The Invention of Wings by Sue Monk Kidd
My rating: 5 of 5 stars
At age four, Sarah Grimké, daughter of a Charleston, South Carolina aristocrat, inadvertently witnesses the brutal flogging of one of the family slaves. The trauma of that experience never leaves her.
At age eleven she is gifted a slave of her own, Hetty 'Handful,' to be her handmaiden.
Where the story goes from there really should not be any surprise, and it isn't. But the telling is nonetheless a tour de force.
The Invention of Wings is written in the first person with chapters alternating between the points of view of Handful and Sarah.
Handful is a slight, plucky third generation slave descended from the Fon people from the kingdom of Dahomey (now eastern Benin and a bit of far southwestern Nigeria). The Kings of Dahomey derived most of their income by selling slaves to European interests, contributing as much as 20% of the Atlantic slave trade. Handful is a fictional adaptation of a real slave who was given to the real Sarah Grimké but appears to have died in her teens. In the book, Hetty lives a long life filled with all the horrors and injustices of a slave's existence. Kidd portrays her with sensitivity and realism. We share her travail and her unending yearning for a better life - for freedom.

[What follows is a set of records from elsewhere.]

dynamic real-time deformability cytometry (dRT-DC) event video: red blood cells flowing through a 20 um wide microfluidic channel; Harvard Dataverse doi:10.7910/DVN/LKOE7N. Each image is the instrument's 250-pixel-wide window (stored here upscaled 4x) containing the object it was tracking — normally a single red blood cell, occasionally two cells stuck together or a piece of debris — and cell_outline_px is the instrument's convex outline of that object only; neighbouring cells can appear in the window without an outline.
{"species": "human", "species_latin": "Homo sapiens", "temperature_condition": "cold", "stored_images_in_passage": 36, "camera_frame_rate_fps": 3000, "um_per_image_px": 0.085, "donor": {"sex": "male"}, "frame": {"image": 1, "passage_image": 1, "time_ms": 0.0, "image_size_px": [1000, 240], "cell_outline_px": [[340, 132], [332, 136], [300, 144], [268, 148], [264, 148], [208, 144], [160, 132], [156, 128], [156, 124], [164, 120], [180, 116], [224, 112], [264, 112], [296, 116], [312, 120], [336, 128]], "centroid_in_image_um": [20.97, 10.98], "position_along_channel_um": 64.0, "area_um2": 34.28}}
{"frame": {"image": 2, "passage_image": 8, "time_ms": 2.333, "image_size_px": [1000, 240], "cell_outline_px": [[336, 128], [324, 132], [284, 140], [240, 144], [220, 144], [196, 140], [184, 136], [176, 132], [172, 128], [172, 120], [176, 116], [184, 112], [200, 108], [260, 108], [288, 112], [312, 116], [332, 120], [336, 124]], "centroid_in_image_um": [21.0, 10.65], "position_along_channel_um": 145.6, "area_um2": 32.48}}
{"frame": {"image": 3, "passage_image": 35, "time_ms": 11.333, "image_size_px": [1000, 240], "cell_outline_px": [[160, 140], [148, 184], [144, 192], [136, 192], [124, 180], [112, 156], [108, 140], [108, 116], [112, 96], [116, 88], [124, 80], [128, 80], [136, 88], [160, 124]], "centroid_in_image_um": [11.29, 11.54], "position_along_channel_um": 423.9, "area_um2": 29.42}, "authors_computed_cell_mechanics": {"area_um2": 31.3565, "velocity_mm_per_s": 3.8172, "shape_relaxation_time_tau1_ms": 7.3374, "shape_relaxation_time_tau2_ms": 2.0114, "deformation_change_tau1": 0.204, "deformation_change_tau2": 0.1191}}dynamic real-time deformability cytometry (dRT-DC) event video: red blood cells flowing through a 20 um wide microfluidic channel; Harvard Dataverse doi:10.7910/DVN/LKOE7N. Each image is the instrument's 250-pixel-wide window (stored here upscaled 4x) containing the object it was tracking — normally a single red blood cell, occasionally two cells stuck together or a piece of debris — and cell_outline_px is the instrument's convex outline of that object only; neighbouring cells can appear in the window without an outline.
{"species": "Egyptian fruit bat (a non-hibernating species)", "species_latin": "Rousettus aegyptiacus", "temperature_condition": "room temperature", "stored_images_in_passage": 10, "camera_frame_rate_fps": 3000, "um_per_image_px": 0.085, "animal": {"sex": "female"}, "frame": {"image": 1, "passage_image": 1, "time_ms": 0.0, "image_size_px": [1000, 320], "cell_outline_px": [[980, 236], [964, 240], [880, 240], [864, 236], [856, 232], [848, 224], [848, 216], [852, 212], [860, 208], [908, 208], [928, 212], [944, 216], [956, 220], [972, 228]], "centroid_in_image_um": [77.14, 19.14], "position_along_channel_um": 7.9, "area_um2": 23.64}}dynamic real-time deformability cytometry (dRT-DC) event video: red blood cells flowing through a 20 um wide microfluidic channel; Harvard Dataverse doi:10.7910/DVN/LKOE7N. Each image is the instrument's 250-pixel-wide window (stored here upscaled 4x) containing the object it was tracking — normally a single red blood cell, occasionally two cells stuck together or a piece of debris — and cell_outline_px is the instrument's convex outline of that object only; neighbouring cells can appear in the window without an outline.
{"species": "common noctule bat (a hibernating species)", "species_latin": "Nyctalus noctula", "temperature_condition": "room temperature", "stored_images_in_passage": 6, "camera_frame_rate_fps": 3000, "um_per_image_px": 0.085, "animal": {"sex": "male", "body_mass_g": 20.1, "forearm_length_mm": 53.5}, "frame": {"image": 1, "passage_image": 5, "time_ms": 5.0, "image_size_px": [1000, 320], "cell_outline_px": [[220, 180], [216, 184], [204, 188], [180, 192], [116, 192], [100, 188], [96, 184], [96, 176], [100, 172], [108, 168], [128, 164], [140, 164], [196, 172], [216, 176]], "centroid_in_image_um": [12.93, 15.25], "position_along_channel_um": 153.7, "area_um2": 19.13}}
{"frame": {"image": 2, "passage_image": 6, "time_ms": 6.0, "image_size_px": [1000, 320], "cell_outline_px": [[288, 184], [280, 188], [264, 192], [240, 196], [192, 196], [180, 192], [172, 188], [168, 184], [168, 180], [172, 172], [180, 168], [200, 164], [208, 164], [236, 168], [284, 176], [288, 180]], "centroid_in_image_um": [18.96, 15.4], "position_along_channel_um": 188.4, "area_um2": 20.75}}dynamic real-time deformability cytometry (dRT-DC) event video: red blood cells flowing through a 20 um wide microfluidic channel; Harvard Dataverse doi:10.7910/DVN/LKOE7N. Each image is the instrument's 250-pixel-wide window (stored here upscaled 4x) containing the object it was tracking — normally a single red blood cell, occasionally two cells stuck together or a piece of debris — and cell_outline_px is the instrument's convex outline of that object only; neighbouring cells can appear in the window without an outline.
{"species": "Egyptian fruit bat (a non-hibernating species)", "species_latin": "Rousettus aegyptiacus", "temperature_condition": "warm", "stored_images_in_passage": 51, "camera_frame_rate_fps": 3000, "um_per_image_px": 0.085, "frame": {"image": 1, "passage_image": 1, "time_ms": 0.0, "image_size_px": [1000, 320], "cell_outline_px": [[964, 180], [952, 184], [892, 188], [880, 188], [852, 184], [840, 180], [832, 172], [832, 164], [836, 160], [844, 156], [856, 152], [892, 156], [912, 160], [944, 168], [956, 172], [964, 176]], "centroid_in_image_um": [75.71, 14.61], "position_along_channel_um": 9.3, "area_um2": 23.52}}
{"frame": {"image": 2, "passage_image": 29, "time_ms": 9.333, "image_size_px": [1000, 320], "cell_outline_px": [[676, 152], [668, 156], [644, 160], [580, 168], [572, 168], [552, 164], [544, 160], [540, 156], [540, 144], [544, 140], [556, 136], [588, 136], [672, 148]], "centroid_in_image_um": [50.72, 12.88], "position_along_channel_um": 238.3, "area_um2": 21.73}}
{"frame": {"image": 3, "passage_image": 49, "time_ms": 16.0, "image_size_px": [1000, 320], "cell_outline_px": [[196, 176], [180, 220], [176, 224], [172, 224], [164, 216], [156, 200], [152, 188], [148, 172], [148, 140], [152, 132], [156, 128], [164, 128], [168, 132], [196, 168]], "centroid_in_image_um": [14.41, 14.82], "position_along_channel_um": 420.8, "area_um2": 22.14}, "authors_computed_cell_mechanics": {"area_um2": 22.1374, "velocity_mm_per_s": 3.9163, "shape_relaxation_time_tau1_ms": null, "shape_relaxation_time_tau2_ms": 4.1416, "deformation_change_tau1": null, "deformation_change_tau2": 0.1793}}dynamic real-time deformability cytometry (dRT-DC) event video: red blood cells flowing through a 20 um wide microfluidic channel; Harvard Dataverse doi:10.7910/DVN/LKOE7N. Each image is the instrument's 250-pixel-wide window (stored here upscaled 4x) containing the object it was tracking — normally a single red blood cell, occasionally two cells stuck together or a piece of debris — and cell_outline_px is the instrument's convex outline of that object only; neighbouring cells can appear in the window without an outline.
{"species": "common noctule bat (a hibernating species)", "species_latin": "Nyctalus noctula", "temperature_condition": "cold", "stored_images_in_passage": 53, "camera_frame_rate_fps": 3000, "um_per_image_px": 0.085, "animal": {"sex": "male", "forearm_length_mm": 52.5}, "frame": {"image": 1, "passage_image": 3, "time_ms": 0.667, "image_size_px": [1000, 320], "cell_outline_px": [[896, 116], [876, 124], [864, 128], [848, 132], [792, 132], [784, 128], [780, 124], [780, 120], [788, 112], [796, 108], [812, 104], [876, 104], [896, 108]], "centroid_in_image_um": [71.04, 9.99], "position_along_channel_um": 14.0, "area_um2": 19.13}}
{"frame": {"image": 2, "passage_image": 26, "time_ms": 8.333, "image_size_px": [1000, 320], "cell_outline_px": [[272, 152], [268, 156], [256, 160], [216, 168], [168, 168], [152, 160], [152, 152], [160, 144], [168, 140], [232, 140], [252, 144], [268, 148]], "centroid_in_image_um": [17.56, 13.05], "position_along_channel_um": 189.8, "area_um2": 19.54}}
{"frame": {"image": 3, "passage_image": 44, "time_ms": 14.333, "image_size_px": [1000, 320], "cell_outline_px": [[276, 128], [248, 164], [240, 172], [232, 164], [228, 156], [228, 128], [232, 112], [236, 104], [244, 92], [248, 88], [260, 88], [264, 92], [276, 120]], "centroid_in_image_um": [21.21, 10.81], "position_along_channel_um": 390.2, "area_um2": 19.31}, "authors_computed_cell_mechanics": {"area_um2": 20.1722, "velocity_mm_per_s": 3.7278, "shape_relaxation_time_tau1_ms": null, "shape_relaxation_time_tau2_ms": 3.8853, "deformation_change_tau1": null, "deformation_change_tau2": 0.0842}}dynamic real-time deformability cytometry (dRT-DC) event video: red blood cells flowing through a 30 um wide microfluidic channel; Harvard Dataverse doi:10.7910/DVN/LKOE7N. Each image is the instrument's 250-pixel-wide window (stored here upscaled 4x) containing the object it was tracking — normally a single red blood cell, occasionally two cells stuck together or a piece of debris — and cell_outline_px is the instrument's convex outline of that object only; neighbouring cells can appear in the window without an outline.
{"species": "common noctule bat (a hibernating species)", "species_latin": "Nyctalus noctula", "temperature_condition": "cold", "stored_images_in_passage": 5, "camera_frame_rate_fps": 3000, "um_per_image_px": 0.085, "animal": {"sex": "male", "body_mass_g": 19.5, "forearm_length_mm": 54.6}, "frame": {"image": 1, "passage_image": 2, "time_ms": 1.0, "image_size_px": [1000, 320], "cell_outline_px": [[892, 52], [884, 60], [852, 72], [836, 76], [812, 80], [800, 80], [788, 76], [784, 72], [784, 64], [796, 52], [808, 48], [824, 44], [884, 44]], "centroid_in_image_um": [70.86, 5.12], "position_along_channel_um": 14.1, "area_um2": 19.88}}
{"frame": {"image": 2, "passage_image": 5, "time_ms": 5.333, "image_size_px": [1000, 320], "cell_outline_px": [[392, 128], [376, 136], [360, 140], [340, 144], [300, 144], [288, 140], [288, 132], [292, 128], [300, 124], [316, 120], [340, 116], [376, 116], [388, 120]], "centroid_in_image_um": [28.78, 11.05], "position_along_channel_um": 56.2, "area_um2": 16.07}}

Sarah is a rather plain middle child in a huge family (eighth of fourteen children). As Handful expressly states in the book, Sarah is as psychologically fettered by her station in life as Handful is physically fettered. Sarah struggles with denial of her ambition to make a real impact on human affairs. As a child she hoped to be the first woman lawyer. As life tramples her down, she lowers her expectations, simply aspires to avoid becoming a spinster, and even fails at that. The novel remains true to most of the historical facts of her life.
It is interesting that Kidd chose not to bring Sarah's younger sister Angelina into the fold of the first-person narrative. In her after-note Kidd explains that she felt a stronger identification with Sarah, even though Angelina was the more vocal and outspoken of the two. More importantly, I think, Sarah's life more easily translates into compelling fiction. She was more reserved, often deeply conflicted - a much more complex personality. And (from the writer's standpoint) her fictional relationship with Handful falls into place more readily.
In addition to the sledge-hammer issue of human slavery, Kidd explores more subtle issues that still trouble humanity today: female oppression and racial parity. It is a telling commentary on early 19th century liberalism that the Quakers expelled Sarah for her radical views--as much because she was a woman as because she was a woman advocating immediate and complete abolition.
The book was hard to put down. The writing style is brilliant without being ostentatious. The character development and dialogue are sterling. The plot works, though there are a few scenes where a little more imagination could have improved the realism. The story of both characters is one of helplessness in a merciless white male dominated world. Yet in the end it's a story of triumph. The ending is satisfying - perhaps moreso than that of their real world counterparts. The book ends in 1838, which happens to be the end of the real-world Grimké sisters' public speaking tour. Both of them abruptly 'shut up'. Though they remained active behind the scenes through the rest of their long lives, never again did they take center stage. Courage and conviction can only take you so far. I suspect that the sisters were simply unable to sustain their energy level in the face of the overwhelming and vocal opposition. They were just too far ahead of their time.